Tout ça parce que j'avais rendez-vous avec Carrie Bradshaw. Je vivais dans une grrrrrande ville animée, je sortais beaucoup, mes amies étaient belles et sophistiquées, j'étais - quoique également belle et sophistiquée - affligée par l'indigence intellectuelle et la non-conformité esthétique des mâles que je rencontrais. En clair, je me sentais foutrement concernée. Il faut m'excuser, j'avais 18 ans et demi. Je croyais que lire Biba était le summum de la sophistication. Depuis, je me suis abonnée au Chasseur Français pour cultiver mon côté border-line.

   Il y a quelques jours, chez le chouette primeur où je m'approvisionne, j'ai trouvé des barquettes de cranberries, traîtreusement traduites par "airelles", alors que ce sont des canneberges, une variété voisine certes mais bon, si on ne s'astreint pas à employer des mots précis on perd vite le sens du beau langage, c'est vrai quoi, olinculé. Et là, je me suis pensé : "Trop la classe! je vais pouvoir me faire le cocktail à Carrie!"

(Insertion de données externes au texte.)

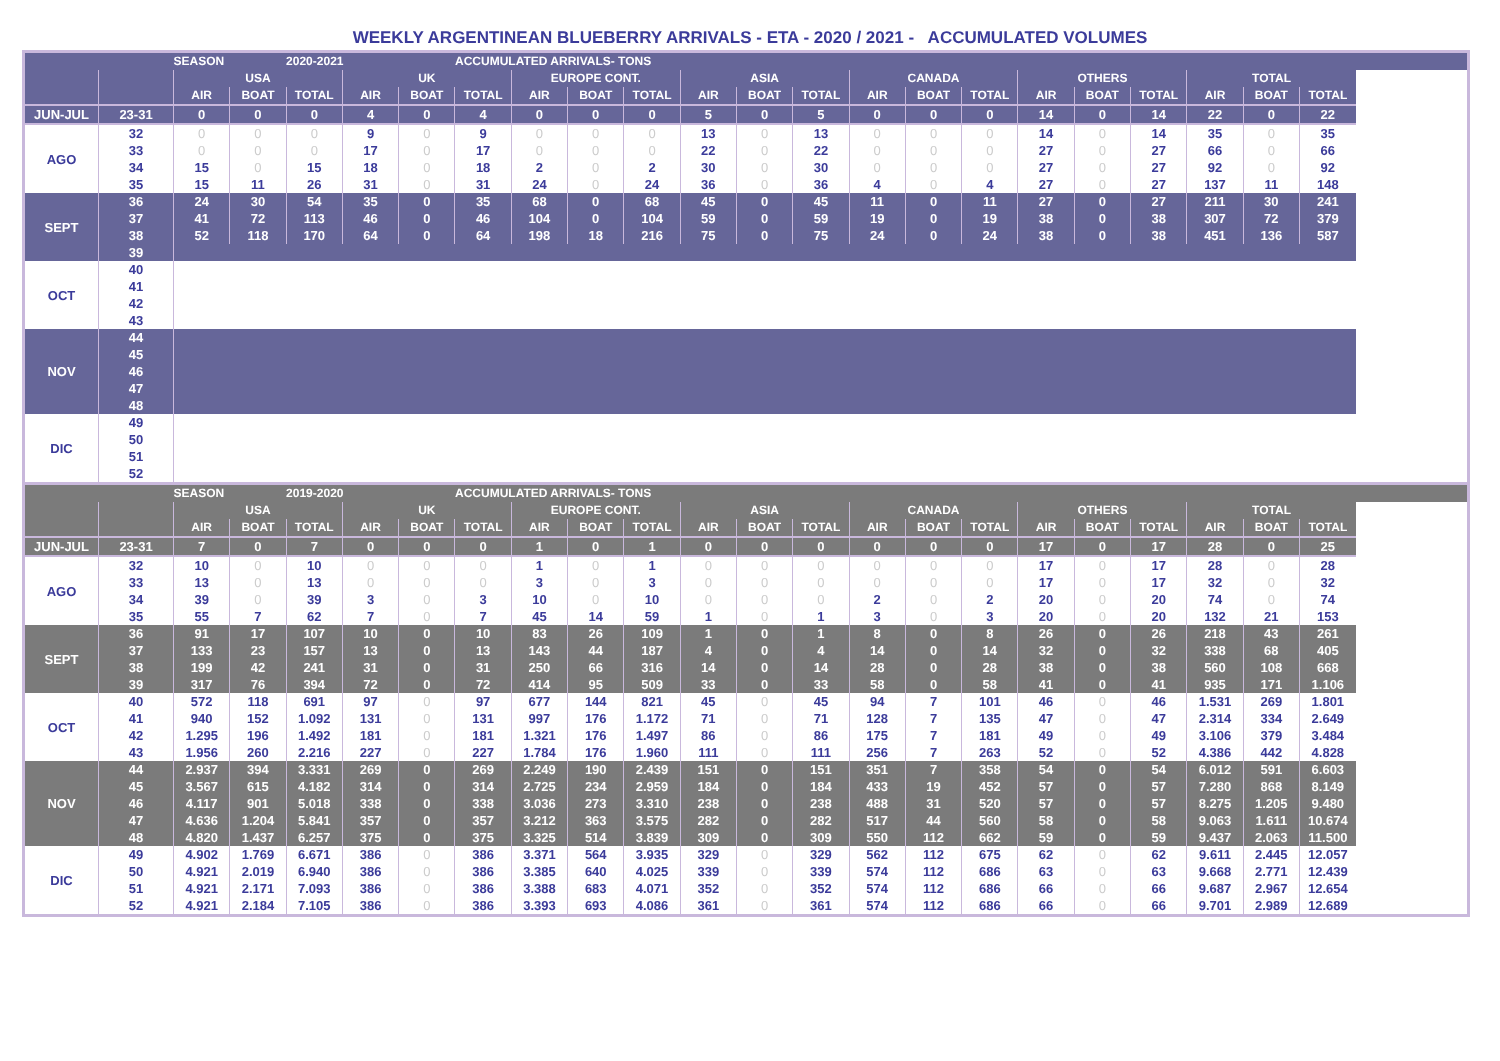WEEKLY ARGENTINEAN BLUEBERRY ARRIVALS - ETA - 2020 / 2021 - ACCUMULATED VOLUMES
| | | SEASON | | 2020-2021 | | | ACCUMULATED ARRIVALS- TONS | | | | | | | | | | | | | | | |
| --- | --- | --- | --- | --- | --- | --- | --- | --- | --- | --- | --- | --- | --- | --- | --- | --- | --- | --- | --- | --- | --- | --- |
| | | USA | | | UK | | | EUROPE CONT. | | | ASIA | | | CANADA | | | OTHERS | | | TOTAL | | |
| | | AIR | BOAT | TOTAL | AIR | BOAT | TOTAL | AIR | BOAT | TOTAL | AIR | BOAT | TOTAL | AIR | BOAT | TOTAL | AIR | BOAT | TOTAL | AIR | BOAT | TOTAL |
| JUN-JUL | 23-31 | 0 | 0 | 0 | 4 | 0 | 4 | 0 | 0 | 0 | 5 | 0 | 5 | 0 | 0 | 0 | 14 | 0 | 14 | 22 | 0 | 22 |
| AGO | 32 | 0 | 0 | 0 | 9 | 0 | 9 | 0 | 0 | 0 | 13 | 0 | 13 | 0 | 0 | 0 | 14 | 0 | 14 | 35 | 0 | 35 |
| | 33 | 0 | 0 | 0 | 17 | 0 | 17 | 0 | 0 | 0 | 22 | 0 | 22 | 0 | 0 | 0 | 27 | 0 | 27 | 66 | 0 | 66 |
| | 34 | 15 | 0 | 15 | 18 | 0 | 18 | 2 | 0 | 2 | 30 | 0 | 30 | 0 | 0 | 0 | 27 | 0 | 27 | 92 | 0 | 92 |
| | 35 | 15 | 11 | 26 | 31 | 0 | 31 | 24 | 0 | 24 | 36 | 0 | 36 | 4 | 0 | 4 | 27 | 0 | 27 | 137 | 11 | 148 |
| SEPT | 36 | 24 | 30 | 54 | 35 | 0 | 35 | 68 | 0 | 68 | 45 | 0 | 45 | 11 | 0 | 11 | 27 | 0 | 27 | 211 | 30 | 241 |
| | 37 | 41 | 72 | 113 | 46 | 0 | 46 | 104 | 0 | 104 | 59 | 0 | 59 | 19 | 0 | 19 | 38 | 0 | 38 | 307 | 72 | 379 |
| | 38 | 52 | 118 | 170 | 64 | 0 | 64 | 198 | 18 | 216 | 75 | 0 | 75 | 24 | 0 | 24 | 38 | 0 | 38 | 451 | 136 | 587 |
| | 39 | | | | | | | | | | | | | | | | | | | | | |
| OCT | 40 | | | | | | | | | | | | | | | | | | | | | |
| | 41 | | | | | | | | | | | | | | | | | | | | | |
| | 42 | | | | | | | | | | | | | | | | | | | | | |
| | 43 | | | | | | | | | | | | | | | | | | | | | |
| NOV | 44 | | | | | | | | | | | | | | | | | | | | | |
| | 45 | | | | | | | | | | | | | | | | | | | | | |
| | 46 | | | | | | | | | | | | | | | | | | | | | |
| | 47 | | | | | | | | | | | | | | | | | | | | | |
| | 48 | | | | | | | | | | | | | | | | | | | | | |
| DIC | 49 | | | | | | | | | | | | | | | | | | | | | |
| | 50 | | | | | | | | | | | | | | | | | | | | | |
| | 51 | | | | | | | | | | | | | | | | | | | | | |
| | 52 | | | | | | | | | | | | | | | | | | | | | |
| | | SEASON | | 2019-2020 | | | ACCUMULATED ARRIVALS- TONS | | | | | | | | | | | | | | | |
| --- | --- | --- | --- | --- | --- | --- | --- | --- | --- | --- | --- | --- | --- | --- | --- | --- | --- | --- | --- | --- | --- | --- |
| | | USA | | | UK | | | EUROPE CONT. | | | ASIA | | | CANADA | | | OTHERS | | | TOTAL | | |
| | | AIR | BOAT | TOTAL | AIR | BOAT | TOTAL | AIR | BOAT | TOTAL | AIR | BOAT | TOTAL | AIR | BOAT | TOTAL | AIR | BOAT | TOTAL | AIR | BOAT | TOTAL |
| JUN-JUL | 23-31 | 7 | 0 | 7 | 0 | 0 | 0 | 1 | 0 | 1 | 0 | 0 | 0 | 0 | 0 | 0 | 17 | 0 | 17 | 28 | 0 | 25 |
| AGO | 32 | 10 | 0 | 10 | 0 | 0 | 0 | 1 | 0 | 1 | 0 | 0 | 0 | 0 | 0 | 0 | 17 | 0 | 17 | 28 | 0 | 28 |
| | 33 | 13 | 0 | 13 | 0 | 0 | 0 | 3 | 0 | 3 | 0 | 0 | 0 | 0 | 0 | 0 | 17 | 0 | 17 | 32 | 0 | 32 |
| | 34 | 39 | 0 | 39 | 3 | 0 | 3 | 10 | 0 | 10 | 0 | 0 | 0 | 2 | 0 | 2 | 20 | 0 | 20 | 74 | 0 | 74 |
| | 35 | 55 | 7 | 62 | 7 | 0 | 7 | 45 | 14 | 59 | 1 | 0 | 1 | 3 | 0 | 3 | 20 | 0 | 20 | 132 | 21 | 153 |
| SEPT | 36 | 91 | 17 | 107 | 10 | 0 | 10 | 83 | 26 | 109 | 1 | 0 | 1 | 8 | 0 | 8 | 26 | 0 | 26 | 218 | 43 | 261 |
| | 37 | 133 | 23 | 157 | 13 | 0 | 13 | 143 | 44 | 187 | 4 | 0 | 4 | 14 | 0 | 14 | 32 | 0 | 32 | 338 | 68 | 405 |
| | 38 | 199 | 42 | 241 | 31 | 0 | 31 | 250 | 66 | 316 | 14 | 0 | 14 | 28 | 0 | 28 | 38 | 0 | 38 | 560 | 108 | 668 |
| | 39 | 317 | 76 | 394 | 72 | 0 | 72 | 414 | 95 | 509 | 33 | 0 | 33 | 58 | 0 | 58 | 41 | 0 | 41 | 935 | 171 | 1.106 |
| OCT | 40 | 572 | 118 | 691 | 97 | 0 | 97 | 677 | 144 | 821 | 45 | 0 | 45 | 94 | 7 | 101 | 46 | 0 | 46 | 1.531 | 269 | 1.801 |
| | 41 | 940 | 152 | 1.092 | 131 | 0 | 131 | 997 | 176 | 1.172 | 71 | 0 | 71 | 128 | 7 | 135 | 47 | 0 | 47 | 2.314 | 334 | 2.649 |
| | 42 | 1.295 | 196 | 1.492 | 181 | 0 | 181 | 1.321 | 176 | 1.497 | 86 | 0 | 86 | 175 | 7 | 181 | 49 | 0 | 49 | 3.106 | 379 | 3.484 |
| | 43 | 1.956 | 260 | 2.216 | 227 | 0 | 227 | 1.784 | 176 | 1.960 | 111 | 0 | 111 | 256 | 7 | 263 | 52 | 0 | 52 | 4.386 | 442 | 4.828 |
| NOV | 44 | 2.937 | 394 | 3.331 | 269 | 0 | 269 | 2.249 | 190 | 2.439 | 151 | 0 | 151 | 351 | 7 | 358 | 54 | 0 | 54 | 6.012 | 591 | 6.603 |
| | 45 | 3.567 | 615 | 4.182 | 314 | 0 | 314 | 2.725 | 234 | 2.959 | 184 | 0 | 184 | 433 | 19 | 452 | 57 | 0 | 57 | 7.280 | 868 | 8.149 |
| | 46 | 4.117 | 901 | 5.018 | 338 | 0 | 338 | 3.036 | 273 | 3.310 | 238 | 0 | 238 | 488 | 31 | 520 | 57 | 0 | 57 | 8.275 | 1.205 | 9.480 |
| | 47 | 4.636 | 1.204 | 5.841 | 357 | 0 | 357 | 3.212 | 363 | 3.575 | 282 | 0 | 282 | 517 | 44 | 560 | 58 | 0 | 58 | 9.063 | 1.611 | 10.674 |
| | 48 | 4.820 | 1.437 | 6.257 | 375 | 0 | 375 | 3.325 | 514 | 3.839 | 309 | 0 | 309 | 550 | 112 | 662 | 59 | 0 | 59 | 9.437 | 2.063 | 11.500 |
| DIC | 49 | 4.902 | 1.769 | 6.671 | 386 | 0 | 386 | 3.371 | 564 | 3.935 | 329 | 0 | 329 | 562 | 112 | 675 | 62 | 0 | 62 | 9.611 | 2.445 | 12.057 |
| | 50 | 4.921 | 2.019 | 6.940 | 386 | 0 | 386 | 3.385 | 640 | 4.025 | 339 | 0 | 339 | 574 | 112 | 686 | 63 | 0 | 63 | 9.668 | 2.771 | 12.439 |
| | 51 | 4.921 | 2.171 | 7.093 | 386 | 0 | 386 | 3.388 | 683 | 4.071 | 352 | 0 | 352 | 574 | 112 | 686 | 66 | 0 | 66 | 9.687 | 2.967 | 12.654 |
| | 52 | 4.921 | 2.184 | 7.105 | 386 | 0 | 386 | 3.393 | 693 | 4.086 | 361 | 0 | 361 | 574 | 112 | 686 | 66 | 0 | 66 | 9.701 | 2.989 | 12.689 |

   A peine rentrée, je me suis jetée sur mon ordi et j'ai sommé Google de cracher la recette du Cosmopolitan, tandis que je frétillais d'aise à l'idée d'utiliser mes canneberges pour un truc aussi élégant. Et là, c'est le drame... depuis quand il y a de la vodka dans le Cosmopolitan? On ne peut pas dire que j'aime vraiment l'alcool - à part le vin - mais la plupart du temps j'arrive à me forcer un peu pour faire croire que je suis délurée et que moi aussi j'adore vomir après les fêtes dans le pyjama de gars que je ne connais pas, mais... la VODKA??? Non, là c'est non, pas poussib, dégueu, beurk, pas glop.

   En conséquence de quoi, j'ai remballé mes canneberges et attendu une occasion plus propice, laquelle n'a pas tardé à se présenter en la personne de la Rélie et le Tien, qui méritaient quand même bien un repas soigné vu qu'ils m'avaient rapporté une bouteille de fine huile de noix de leurs vacances dans le Périgord. Voici donc la phase terminale des canneberges, chant du cygne de ma défunte sophistication (trop dur de vivre à la campagne) : elles ont accompagné délicieusement un croustillant de pomme qui était bon, mais améliorable, car la croustille était franchement à la limite du supportable.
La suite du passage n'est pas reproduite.